Una serie de golpecitos secos en la ventana del oeste hizo que Ana entrara volando desde el patio, con los ojos brillantes, las mejillas levemente sonrojadas y el cabello suelto cayendo tras ella como una cascada de luz.
—¡Oh, Marilla! —exclamó sin aliento—, la próxima semana habrá un picnic de la escuela dominical, en el campo del señor Harmon Andrews, justo cerca del Lago de las Aguas Resplandecientes. Y la señora Superintendente Bell y la señora Rachel Lynde van a hacer helado... ¡imagínate, Marilla, helado! Y, oh, Marilla, ¿puedo ir?
—Mira el reloj, por favor, Ana. ¿A qué hora te dije que entraras?
—A las dos... pero, ¿no es maravilloso lo del picnic, Marilla? ¿Puedo ir, por favor? Oh, nunca he ido a un picnic... he soñado con picnics, pero nunca...
—Sí, te dije que entraras a las dos. Y son las tres menos cuarto. Me gustaría saber por qué no me obedeciste, Ana.
—Pues, tenía la intención, Marilla, de verdad. Pero no tienes idea de lo fascinante que es Idlewild. Y, claro, tenía que contarle a Matthew lo del picnic. Matthew es un oyente tan comprensivo. ¿Puedo ir, por favor?
—Tendrás que aprender a resistir la fascinación de Idle-como-se-llame. Cuando te digo que entres a cierta hora, me refiero a esa hora y no media hora después. Y tampoco tienes que detenerte a conversar con oyentes comprensivos en el camino. En cuanto al picnic, por supuesto que puedes ir. Eres alumna de la escuela dominical, y no es probable que te niegue ir cuando todas las demás niñas van a ir.

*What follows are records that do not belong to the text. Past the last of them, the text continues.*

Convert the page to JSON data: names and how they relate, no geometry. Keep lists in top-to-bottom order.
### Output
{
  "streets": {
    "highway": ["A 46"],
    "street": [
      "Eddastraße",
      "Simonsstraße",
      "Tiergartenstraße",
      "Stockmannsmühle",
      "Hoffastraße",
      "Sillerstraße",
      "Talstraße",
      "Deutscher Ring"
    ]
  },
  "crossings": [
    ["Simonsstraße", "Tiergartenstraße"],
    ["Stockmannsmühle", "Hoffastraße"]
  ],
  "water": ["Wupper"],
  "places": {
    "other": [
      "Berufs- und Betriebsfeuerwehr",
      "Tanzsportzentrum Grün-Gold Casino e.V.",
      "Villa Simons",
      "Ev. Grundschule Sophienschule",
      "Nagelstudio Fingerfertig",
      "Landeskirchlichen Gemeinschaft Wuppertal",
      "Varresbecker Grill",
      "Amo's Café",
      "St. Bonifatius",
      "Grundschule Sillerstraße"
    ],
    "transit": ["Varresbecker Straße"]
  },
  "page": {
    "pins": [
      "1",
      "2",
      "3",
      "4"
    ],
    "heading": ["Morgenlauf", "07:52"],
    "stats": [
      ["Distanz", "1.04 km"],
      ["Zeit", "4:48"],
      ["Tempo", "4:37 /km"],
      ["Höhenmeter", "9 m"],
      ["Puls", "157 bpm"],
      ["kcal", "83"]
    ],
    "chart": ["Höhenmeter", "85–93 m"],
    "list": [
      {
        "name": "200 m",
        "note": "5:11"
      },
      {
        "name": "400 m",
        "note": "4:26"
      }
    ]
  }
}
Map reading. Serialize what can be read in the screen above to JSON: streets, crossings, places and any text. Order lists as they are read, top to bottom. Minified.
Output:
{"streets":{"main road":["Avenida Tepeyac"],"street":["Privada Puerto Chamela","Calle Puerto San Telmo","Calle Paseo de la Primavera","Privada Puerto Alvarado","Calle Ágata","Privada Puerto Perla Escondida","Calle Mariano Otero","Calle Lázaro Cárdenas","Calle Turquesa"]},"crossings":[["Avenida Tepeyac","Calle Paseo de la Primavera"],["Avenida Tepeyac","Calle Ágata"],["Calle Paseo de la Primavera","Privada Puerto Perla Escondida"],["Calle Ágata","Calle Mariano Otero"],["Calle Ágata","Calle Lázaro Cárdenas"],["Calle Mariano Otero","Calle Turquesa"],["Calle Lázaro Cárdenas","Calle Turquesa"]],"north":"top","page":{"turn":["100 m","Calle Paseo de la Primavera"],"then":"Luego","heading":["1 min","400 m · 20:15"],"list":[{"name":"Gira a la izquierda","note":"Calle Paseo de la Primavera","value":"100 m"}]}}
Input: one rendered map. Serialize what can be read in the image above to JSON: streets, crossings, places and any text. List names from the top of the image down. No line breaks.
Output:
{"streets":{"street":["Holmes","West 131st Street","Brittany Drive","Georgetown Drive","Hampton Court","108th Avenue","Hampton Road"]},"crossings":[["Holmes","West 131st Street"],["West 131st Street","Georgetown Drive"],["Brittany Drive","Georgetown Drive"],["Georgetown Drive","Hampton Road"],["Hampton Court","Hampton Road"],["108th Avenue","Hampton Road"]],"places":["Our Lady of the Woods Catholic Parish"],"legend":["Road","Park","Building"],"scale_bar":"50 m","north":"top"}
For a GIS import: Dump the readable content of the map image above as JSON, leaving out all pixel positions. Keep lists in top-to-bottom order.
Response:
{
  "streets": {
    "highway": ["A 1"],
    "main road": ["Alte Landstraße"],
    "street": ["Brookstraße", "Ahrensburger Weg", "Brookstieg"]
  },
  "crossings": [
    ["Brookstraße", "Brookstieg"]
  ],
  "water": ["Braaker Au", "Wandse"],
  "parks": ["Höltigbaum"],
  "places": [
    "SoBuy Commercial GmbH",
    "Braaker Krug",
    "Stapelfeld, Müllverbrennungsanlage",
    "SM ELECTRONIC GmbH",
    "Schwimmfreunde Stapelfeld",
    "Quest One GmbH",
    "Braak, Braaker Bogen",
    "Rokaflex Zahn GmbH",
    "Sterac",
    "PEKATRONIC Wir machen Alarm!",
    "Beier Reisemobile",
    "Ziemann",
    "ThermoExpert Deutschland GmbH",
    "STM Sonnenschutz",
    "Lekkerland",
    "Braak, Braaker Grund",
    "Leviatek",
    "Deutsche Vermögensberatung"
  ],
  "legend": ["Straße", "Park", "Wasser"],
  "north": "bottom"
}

—Pero... pero —titubeó Ana—, Diana dice que todos deben llevar una canasta con cosas para comer. Yo no sé cocinar, como sabes, Marilla, y... y... No me molesta tanto ir a un picnic sin mangas abullonadas, pero me sentiría terriblemente humillada si tuviera que ir sin una canasta. Me ha estado preocupando desde que Diana me lo dijo.
—Bueno, ya no tienes por qué preocuparte. Yo te prepararé una canasta.
—Oh, querida y buena Marilla. Eres tan amable conmigo. Estoy tan agradecida contigo.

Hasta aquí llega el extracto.